From the above code we can see here in the main method of class MainThread, i have used synchronized block but the argument passed i t1 i.e the thread instance.

is this mean that the main thread acquires a lock on 't1' ?

if yes why ?

and if i do

synchronized(new MainThread())

in the MainThread class, i get an exception

java.lang.IllegalMonitorStateException

why ?

by the way the output of the 2nd program is

Waiting for Thread ONE to complete 
 ......
 TOTAL is  6

Upvotes: 0

Views: 100

Answers (2)

Gray
Gray

Reputation: 116938

the threads created in the main method acquire lock on the object CodeOne and hence only one thread is able to access it.

Yes this is correct. It is very important to realize that they are locking on the same instance of CodeOne. Locks only work if multiple threads are synchronized on the same object instance.

is this mean that the main thread acquires a lock on 't1' ?

Yes. Both the main thread and the forked thread both are locking on the same Thread instance. As an aside it is considered a better pattern to define your class to implements Runnable instead of extending Thread. For example, other parts of the Thread code lock on the Thread instance. Since you are locking on it is as well this may cause some unintended consequences.

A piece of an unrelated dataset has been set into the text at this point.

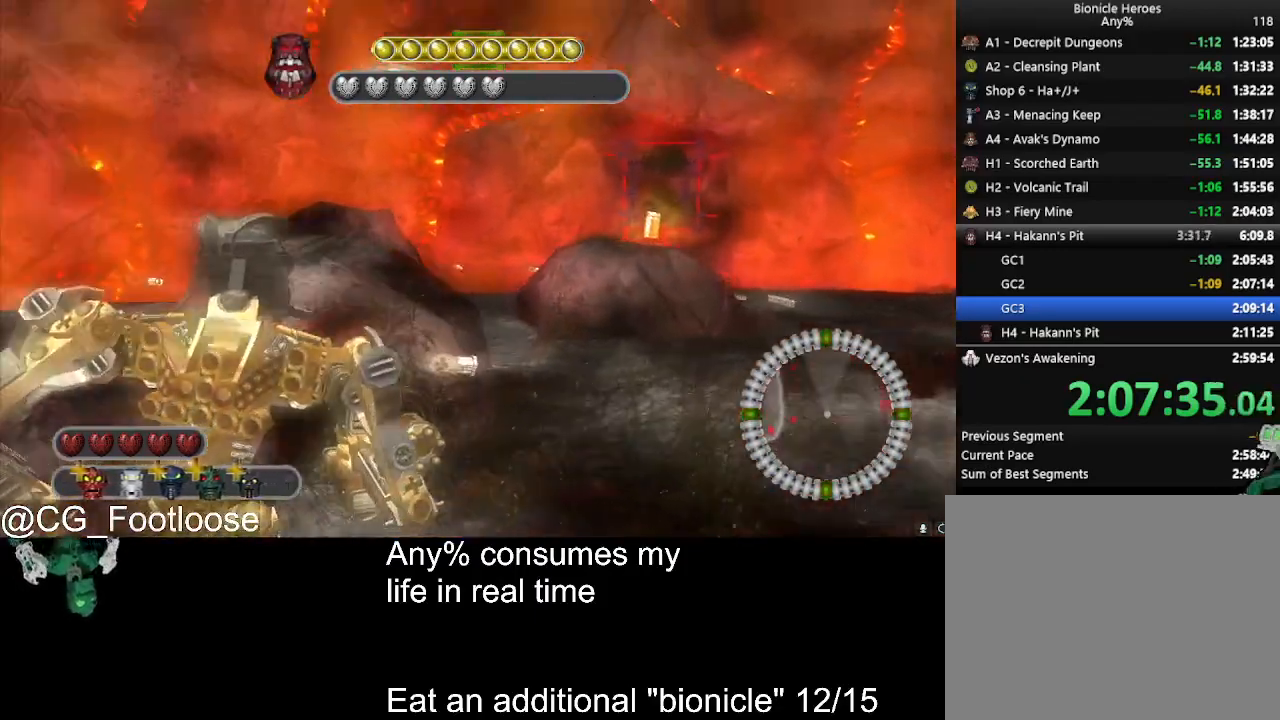
{"keys": ["a", "w"], "mouse": [], "events": [[100, "w", "down"], [200, "a", "down"], [200, "d", "up"], [233, "mouse_wheel_down", "down"], [283, "mouse_wheel_down", "up"]]}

It is also important to realize that just calling notify(); is a bad pattern. You should explicitly say this.notify();. They do the same thing but it should have parity between synchronized (this) { ... this.notify(); }.

is this mean that the main thread acquires a lock on 't1' ?

Yes. The main thread is locking on t1 and inside of the thread it is locking on this. So they are locking on the same object instance. I'm not sure how to answer the "why" question.

java.lang.IllegalMonitorStateException

This happens when you are trying to do a wait() or notify() without being inside of a synchronized block. In your case if you say:

synchronized(new MainThread()) {
    ...
    notify();
}

Then you are synchronizing on one object and trying to notify on a different object that you don't have locked. The lock object is typically supposed to be a private final object instance shared by multiple threads. Doing something like synchronized (new ...) is really never a good pattern.

Upvotes: 1

Sotirios Delimanolis
Sotirios Delimanolis

Reputation: 280172

From the above code we can see the synchronized block uses 'this' as argument. the purpose of it is that, the threads created in the main method acquire lock on the object CodeOne and hence only one thread is able to access it.

Only one thread at a time is able to access code inside a synchronized block that is synchronized on that object.

is this mean that the main thread acquires a lock on 't1' ?

In this example, this and t1 happen to refer to the same MyThread object.

in the MainThread class, i get an exception

You will have to show us the code that actually causes this, but you can't call notify or wait on objects which you haven't synchronized on.

by the way the output of the 2nd program is

This depends on a race condition. It depends on which Thread acquires the lock on the MyThread object first. If it's the main thread, then that's the output you will get. If it's the other thread, those lines will be reversed.


I don't see a question on wait() and notify() so I'll just refer to Gray's answer, who has given a general explanation.


Finally, don't ever synchronized on Thread objects. They have different behavior than normal objects when the actual thread they are referring to comes to an end.